“I want to, my head is just not…”
“You don’t need to explain.” Tyler gently tucked a few strands of my hair behind my ear. “You’re okay.”
“God.” With a groan, I slid from Tyler’s lap and stood up. “Who would have thought a twenty-three-year-old store clerk would help take down a Cartel Boss?”
“Right? You should be doing all the other things a typical twenty-three-year-old should be doing, like drinking and partying and turning up to work late,” Tyler laughed. “Although I think it’s pretty damn hot.”
“Of course you do,” I remarked. “You’re insatiable.”
“For you?” Tyler reached for his shirt as a distant knock rang through the apartment. “Absolutely.”
“Maybe food will distract me.”
“There’s still pizza left, I think. Assuming none of your other bodyguards have eaten it all.”
“Is it normal that they don’t talk?” I asked as we left the bedroom. The other guards stationed here were the epitome of professionals, and small talk was rarely granted.
“They’re scared of you,” Tyler teased. “You’re taking down a Cartel Boss; god knows what you would do to a protective agent.”

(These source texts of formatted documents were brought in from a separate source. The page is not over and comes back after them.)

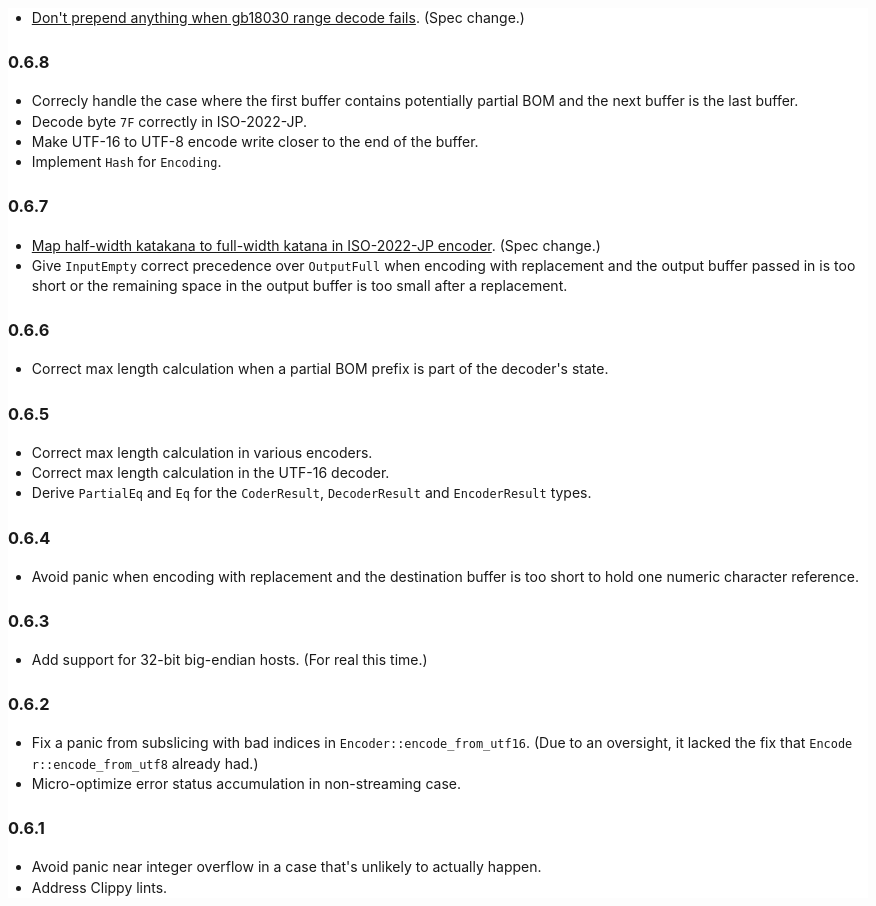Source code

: * [Don't prepend anything when gb18030 range decode
  fails](https://github.com/whatwg/encoding/issues/110). (Spec change.)

### 0.6.8

* Correcly handle the case where the first buffer contains potentially
  partial BOM and the next buffer is the last buffer.
* Decode byte `7F` correctly in ISO-2022-JP.
* Make UTF-16 to UTF-8 encode write closer to the end of the buffer.
* Implement `Hash` for `Encoding`.

### 0.6.7

* [Map half-width katakana to full-width katana in ISO-2022-JP
  encoder](https://github.com/whatwg/encoding/issues/105). (Spec change.)
* Give `InputEmpty` correct precedence over `OutputFull` when encoding
  with replacement and the output buffer passed in is too short or the
  remaining space in the output buffer is too small after a replacement.

### 0.6.6

* Correct max length calculation when a partial BOM prefix is part of
  the decoder's state.

### 0.6.5

* Correct max length calculation in various encoders.
* Correct max length calculation in the UTF-16 decoder.
* Derive `PartialEq` and `Eq` for the `CoderResult`, `DecoderResult`
  and `EncoderResult` types.

### 0.6.4

* Avoid panic when encoding with replacement and the destination buffer is
  too short to hold one numeric character reference.

### 0.6.3

* Add support for 32-bit big-endian hosts. (For real this time.)

### 0.6.2

* Fix a panic from subslicing with bad indices in
  `Encoder::encode_from_utf16`. (Due to an oversight, it lacked the fix that
  `Encoder::encode_from_utf8` already had.)
* Micro-optimize error status accumulation in non-streaming case.

### 0.6.1

* Avoid panic near integer overflow in a case that's unlikely to actually
  happen.
* Address Clippy lints.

Laughter bubbled up in my chest but the moment it escaped, the front door – which was being opened by one of the guards in question – flew open violently and the man crumpled down, dead, from a gunshot to the forehead.

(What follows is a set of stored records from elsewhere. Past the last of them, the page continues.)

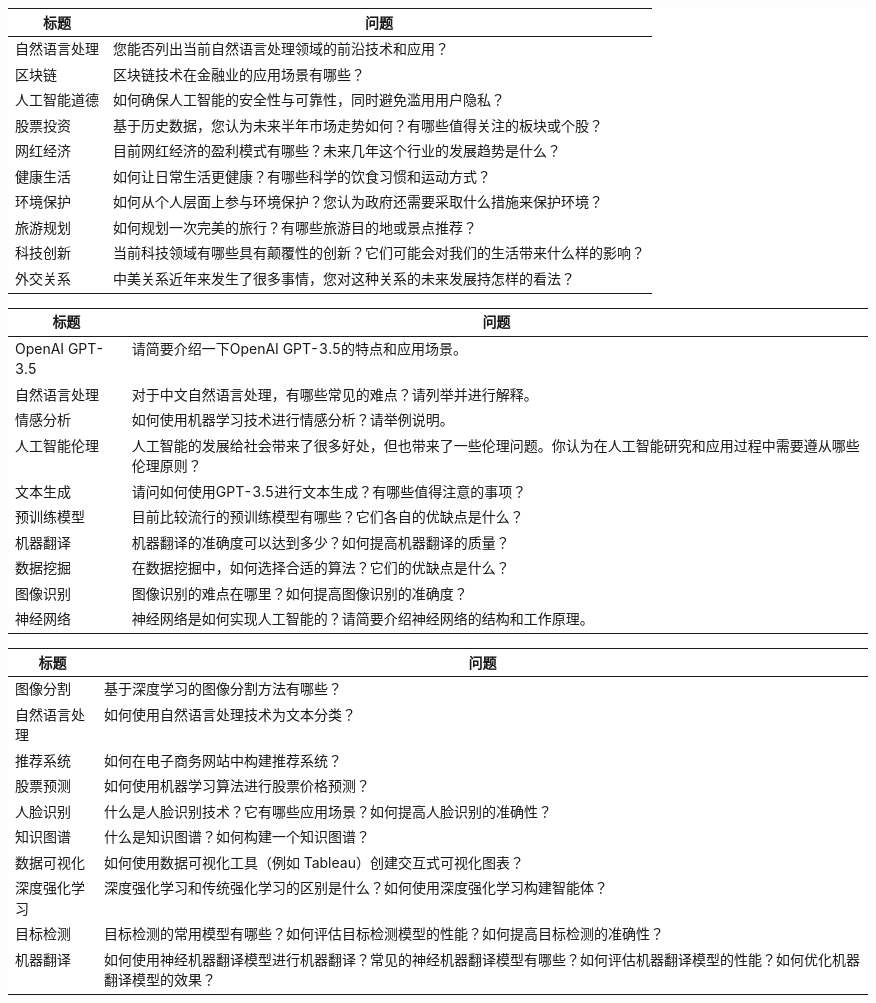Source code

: | 标题 | 问题 |
| --- | --- |
| 自然语言处理 | 您能否列出当前自然语言处理领域的前沿技术和应用？ |
| 区块链 | 区块链技术在金融业的应用场景有哪些？ |
| 人工智能道德 | 如何确保人工智能的安全性与可靠性，同时避免滥用用户隐私？ |
| 股票投资 | 基于历史数据，您认为未来半年市场走势如何？有哪些值得关注的板块或个股？ |
| 网红经济 | 目前网红经济的盈利模式有哪些？未来几年这个行业的发展趋势是什么？ |
| 健康生活 | 如何让日常生活更健康？有哪些科学的饮食习惯和运动方式？ |
| 环境保护 | 如何从个人层面上参与环境保护？您认为政府还需要采取什么措施来保护环境？ |
| 旅游规划 | 如何规划一次完美的旅行？有哪些旅游目的地或景点推荐？ |
| 科技创新 | 当前科技领域有哪些具有颠覆性的创新？它们可能会对我们的生活带来什么样的影响？ |
| 外交关系 | 中美关系近年来发生了很多事情，您对这种关系的未来发展持怎样的看法？ |

| 标题 | 问题 |
| --- | --- |
| OpenAI GPT-3.5 | 请简要介绍一下OpenAI GPT-3.5的特点和应用场景。|
| 自然语言处理 | 对于中文自然语言处理，有哪些常见的难点？请列举并进行解释。|
| 情感分析 | 如何使用机器学习技术进行情感分析？请举例说明。|
| 人工智能伦理 | 人工智能的发展给社会带来了很多好处，但也带来了一些伦理问题。你认为在人工智能研究和应用过程中需要遵从哪些伦理原则？|
| 文本生成 | 请问如何使用GPT-3.5进行文本生成？有哪些值得注意的事项？|
| 预训练模型 | 目前比较流行的预训练模型有哪些？它们各自的优缺点是什么？|
| 机器翻译 | 机器翻译的准确度可以达到多少？如何提高机器翻译的质量？|
| 数据挖掘 | 在数据挖掘中，如何选择合适的算法？它们的优缺点是什么？|
| 图像识别 | 图像识别的难点在哪里？如何提高图像识别的准确度？|
| 神经网络 | 神经网络是如何实现人工智能的？请简要介绍神经网络的结构和工作原理。|

| 标题                                 | 问题                                                                                                                      |
|--------------------------------------|---------------------------------------------------------------------------------------------------------------------------|
| 图像分割                            | 基于深度学习的图像分割方法有哪些？                                                                                          |
| 自然语言处理                        | 如何使用自然语言处理技术为文本分类？                                                                                    |
| 推荐系统                            | 如何在电子商务网站中构建推荐系统？                                                                                        |
| 股票预测                            | 如何使用机器学习算法进行股票价格预测？                                                                                  |
| 人脸识别                            | 什么是人脸识别技术？它有哪些应用场景？如何提高人脸识别的准确性？                                                        |
| 知识图谱                            | 什么是知识图谱？如何构建一个知识图谱？                                                                                    |
| 数据可视化                          | 如何使用数据可视化工具（例如 Tableau）创建交互式可视化图表？                                                          |
| 深度强化学习                        | 深度强化学习和传统强化学习的区别是什么？如何使用深度强化学习构建智能体？                                               |
| 目标检测                            | 目标检测的常用模型有哪些？如何评估目标检测模型的性能？如何提高目标检测的准确性？                                        |
| 机器翻译                            | 如何使用神经机器翻译模型进行机器翻译？常见的神经机器翻译模型有哪些？如何评估机器翻译模型的性能？如何优化机器翻译模型的效果？ |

“Get down!” Tyler grabbed me by the shoulder and forced me to bend at the waist, covering me with his own body as gunfire erupted overhead.
Slamming both hands over my ears, my laugh morphed into a scream of fright. I was blind to everything but the flashes of gunfire reflecting on the polished wood at my feet and Tyler’s body jolting slightly with each shot he fired in my defense.
Suddenly, air rushed up to meet me and a large, bright explosion ripped me away from Tyler’s grasp. I was weightless for a second until I slammed hard into the opposite wall and my vision was burned by a bright, white flash. Air knocked forcefully from my lungs, and my ears rang painfully while I slid down the wall and crumpled to the floor. Each breath in was smothering, and I couldn’t manage more than a few short gaps before the scratchiness in my throat forced me to cough.
I couldn’t see, I couldn’t hear and I could barely think.
Instinct took over and I wound both arms around my belly to protect my baby, then I curled over on myself and prayed to anything that was listening that we would all be okay. Distantly, gunfire continued to bounce off the walls but from the ringing in my ear, everything appeared so far away.
Suddenly, a harsh grip wound into my hair and dragged me from the ground. I choked in pain, coughing from the smoke pouring from the flashbang and still, I kept my arms around my waist.
“The kid ain’t here,” came a distant voice. “Just the girl.”
Then, the ground swiftly rose to meet me as I was dropped. I hit the floor and my blood ran cold as the wait for a shot that would surely kill me dragged on. But the shot never came. Instead, two gunshots sounded from further away then the floor vibrated as something heavy landed right next to me, and I screamed.
“Selena!” Tyler’s face suddenly swam before mine, blurred from the tears pouring past my lashes in reaction to the light and the smoke. “I’m here, Selena it’s okay. You’re okay! Deep breaths, baby. Deep breaths.”
“What’s—What’s happening?” I choked out, clutching at him with all my strength.
“It was a flash bang, a shock to the senses I know but you’re okay, we’re okay.” He scooped me up into his arms and my world tipped as nausea swept across the back of my tongue.
Then we were outside and I dragged in my first lungful of air free of smoke. I coughed repeatedly and Tyler did the same, setting me down on the stone steps and rubbing my back.
Then it hit me.
The kid.
Smoke irritation forgotten, I whipped around to Tyler and clutched at his arm, nearly making him drop the phone he pressed to his ear.
“We have to get to Jay. We have to get Jay now!
When we arrived, the door was hanging off its hinges. Light party music floated from inside, slightly distorted from the ringing in my ears that had lingered through the entire reckless drive over here. Jay’s safehouse had been on the other side of town, and each minute that dragged by trying to reach him had been torture.
More so when he hadn’t answered any of Tyler’s calls.
“Jay?” Tyler called, his gun raised high as we stepped inside. A few party balloons lingered near the ceiling and several paper party streamers hung from each door frame.